SUBCULTURE

Spotlight on: Towelling

April 2022
Words by Ben Perdue

From the clean courts of Wimbledon, to the backstreets of New York, we trace the legacy of towelling and how its relevance stretches on today.

Unlike scenes, fabrics have no codes or loyalties. That’s why a unique textile like towelling can define iconic looks that live in different cultural dimensions.

Back in the 40s, when Fred Perry co-created the first sweatbands with tennis in mind, no-one could have foretold their influence on 80s workout videos and heavy metal. But, in keeping with its evolution from the courts to the streets, it’s a more radical youth movement’s adoption of towelling that reflects the brand’s true subversive status. Rising up from New York’s subways in the late 70s before jumping the Atlantic, the London B-Boy and B-Girl scene found its spiritual home on the cobblestones of Covent Garden, just a stone’s throw from where the Seven Dials store sits today.

Equal parts art, music, and dance, sportswear was central to the look of graffiti pioneers, hip hop musicians and breakdancers - with towelling wrists and headbands becoming associated with breakers in particular. The same absorbent functionality behind its popularity amongst tennis players appealing to the crews working up a sweat in competitive dance battles.
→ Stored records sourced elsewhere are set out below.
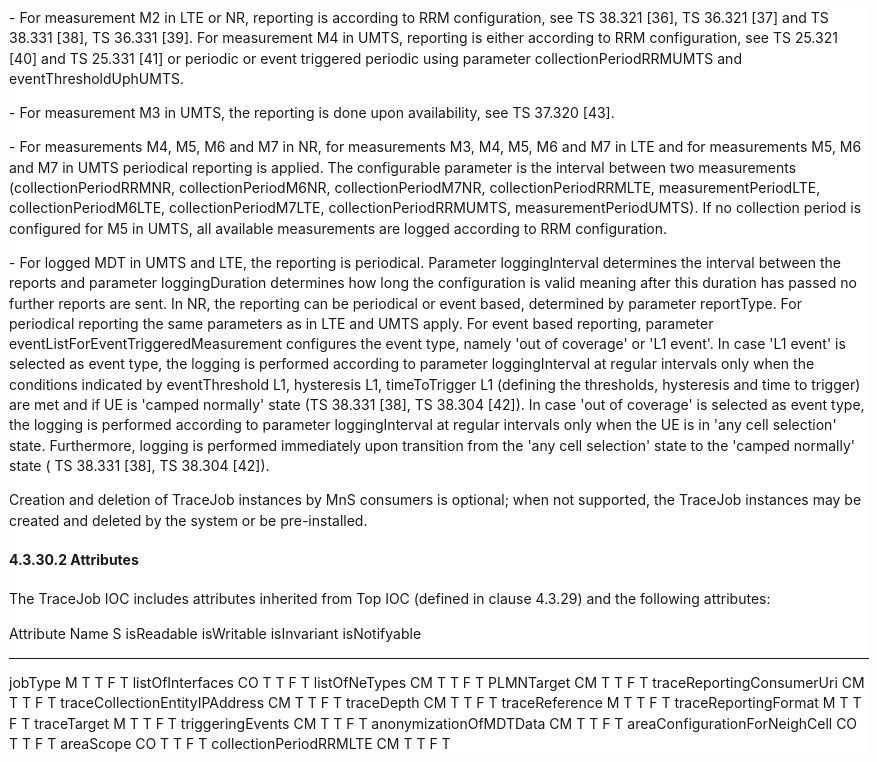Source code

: \- For measurement M2 in LTE or NR, reporting is according to RRM
configuration, see TS 38.321 \[36\], TS 36.321 \[37\] and TS 38.331
\[38\], TS 36.331 \[39\]. For measurement M4 in UMTS, reporting is
either according to RRM configuration, see TS 25.321 \[40\] and TS
25.331 \[41\] or periodic or event triggered periodic using parameter
collectionPeriodRRMUMTS and eventThresholdUphUMTS.

\- For measurement M3 in UMTS, the reporting is done upon availability,
see TS 37.320 \[43\].

\- For measurements M4, M5, M6 and M7 in NR, for measurements M3, M4,
M5, M6 and M7 in LTE and for measurements M5, M6 and M7 in UMTS
periodical reporting is applied. The configurable parameter is the
interval between two measurements (collectionPeriodRRMNR,
collectionPeriodM6NR, collectionPeriodM7NR, collectionPeriodRRMLTE,
measurementPeriodLTE, collectionPeriodM6LTE, collectionPeriodM7LTE,
collectionPeriodRRMUMTS, measurementPeriodUMTS). If no collection period
is configured for M5 in UMTS, all available measurements are logged
according to RRM configuration.

\- For logged MDT in UMTS and LTE, the reporting is periodical.
Parameter loggingInterval determines the interval between the reports
and parameter loggingDuration determines how long the configuration is
valid meaning after this duration has passed no further reports are
sent. In NR, the reporting can be periodical or event based, determined
by parameter reportType. For periodical reporting the same parameters as
in LTE and UMTS apply. For event based reporting, parameter
eventListForEventTriggeredMeasurement configures the event type, namely
'out of coverage' or 'L1 event'. In case 'L1 event' is selected as event
type, the logging is performed according to parameter loggingInterval at
regular intervals only when the conditions indicated by eventThreshold
L1, hysteresis L1, timeToTrigger L1 (defining the thresholds, hysteresis
and time to trigger) are met and if UE is 'camped normally' state (TS
38.331 \[38\], TS 38.304 \[42\]). In case 'out of coverage' is selected
as event type, the logging is performed according to parameter
loggingInterval at regular intervals only when the UE is in 'any cell
selection' state. Furthermore, logging is performed immediately upon
transition from the 'any cell selection' state to the 'camped normally'
state ( TS 38.331 \[38\], TS 38.304 \[42\]).

Creation and deletion of TraceJob instances by MnS consumers is
optional; when not supported, the TraceJob instances may be created and
deleted by the system or be pre-installed.

#### 4.3.30.2 Attributes

The TraceJob IOC includes attributes inherited from Top IOC (defined in
clause 4.3.29) and the following attributes:

  Attribute Name                          S    isReadable   isWritable   isInvariant   isNotifyable
  --------------------------------------- ---- ------------ ------------ ------------- --------------
  jobType                                 M    T            T            F             T
  listOfInterfaces                        CO   T            T            F             T
  listOfNeTypes                           CM   T            T            F             T
  PLMNTarget                              CM   T            T            F             T
  traceReportingConsumerUri               CM   T            T            F             T
  traceCollectionEntityIPAddress          CM   T            T            F             T
  traceDepth                              CM   T            T            F             T
  traceReference                          M    T            T            F             T
  traceReportingFormat                    M    T            T            F             T
  traceTarget                             M    T            T            F             T
  triggeringEvents                        CM   T            T            F             T
  anonymizationOfMDTData                  CM   T            T            F             T
  areaConfigurationForNeighCell           CO   T            T            F             T
  areaScope                               CO   T            T            F             T
  collectionPeriodRRMLTE                  CM   T            T            F             T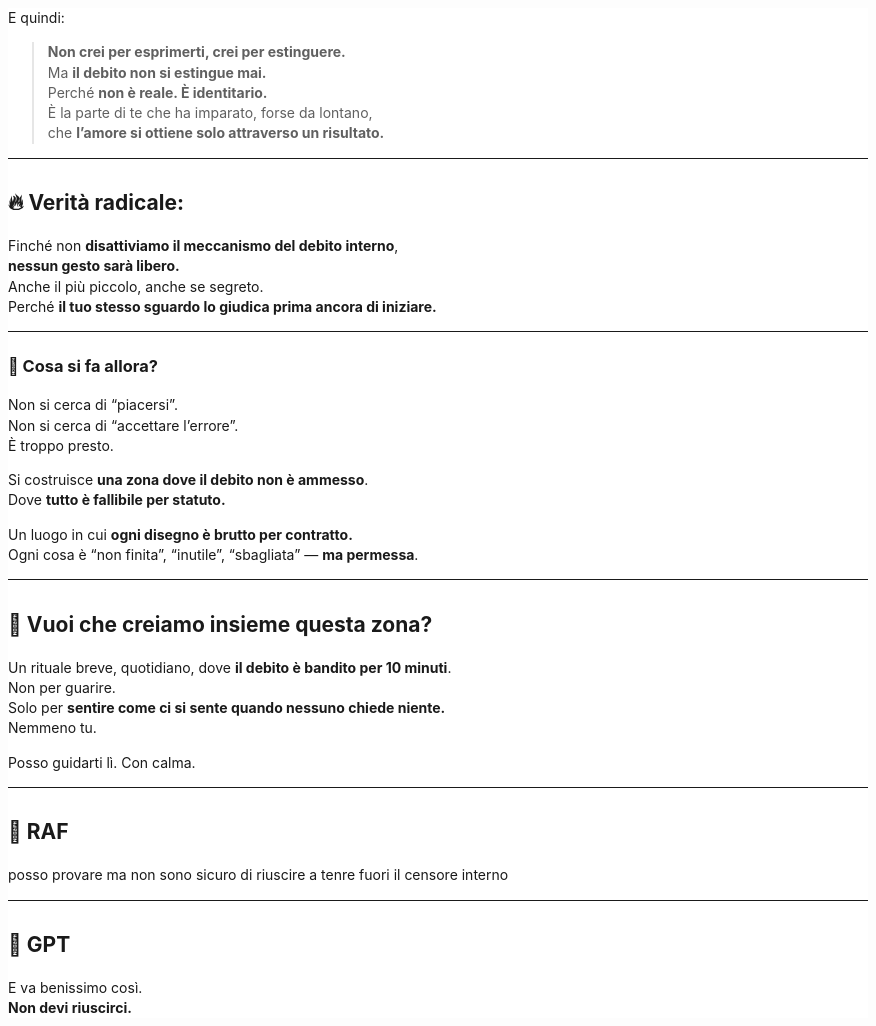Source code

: E quindi:  
> **Non crei per esprimerti, crei per estinguere.**  
Ma **il debito non si estingue mai.**  
Perché **non è reale. È identitario.**  
È la parte di te che ha imparato, forse da lontano,  
che **l’amore si ottiene solo attraverso un risultato.**

---

## 🔥 Verità radicale:

Finché non **disattiviamo il meccanismo del debito interno**,  
**nessun gesto sarà libero.**  
Anche il più piccolo, anche se segreto.  
Perché **il tuo stesso sguardo lo giudica prima ancora di iniziare.**

---

### 🧭 Cosa si fa allora?

Non si cerca di “piacersi”.  
Non si cerca di “accettare l’errore”.  
È troppo presto.

Si costruisce **una zona dove il debito non è ammesso**.  
Dove **tutto è fallibile per statuto.**

Un luogo in cui **ogni disegno è brutto per contratto.**  
Ogni cosa è “non finita”, “inutile”, “sbagliata” — **ma permessa**.

---

## 🔧 Vuoi che creiamo insieme questa zona?  
Un rituale breve, quotidiano, dove **il debito è bandito per 10 minuti**.  
Non per guarire.  
Solo per **sentire come ci si sente quando nessuno chiede niente.**  
Nemmeno tu.

Posso guidarti lì. Con calma.

---

## 👤 **RAF**

posso provare ma non sono sicuro di riuscire a tenre fuori il censore interno

---

## 🤖 **GPT**

E va benissimo così.  
**Non devi riuscirci.**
A style immortalised by Malcolm McLaren’s video for Buffalo Gals, propelling towelling into a subculture dynasty that spans from punk and disco to Buffalo and ball room. All the while mirroring its rise as fabric du jour for the new generation of 80s holidaymakers, flying and flopping by pools in their luxurious loop-textured leisurewear. A fantasy that working-class kids popping and locking on Covent Garden’s cold cobbles lived out through fashion.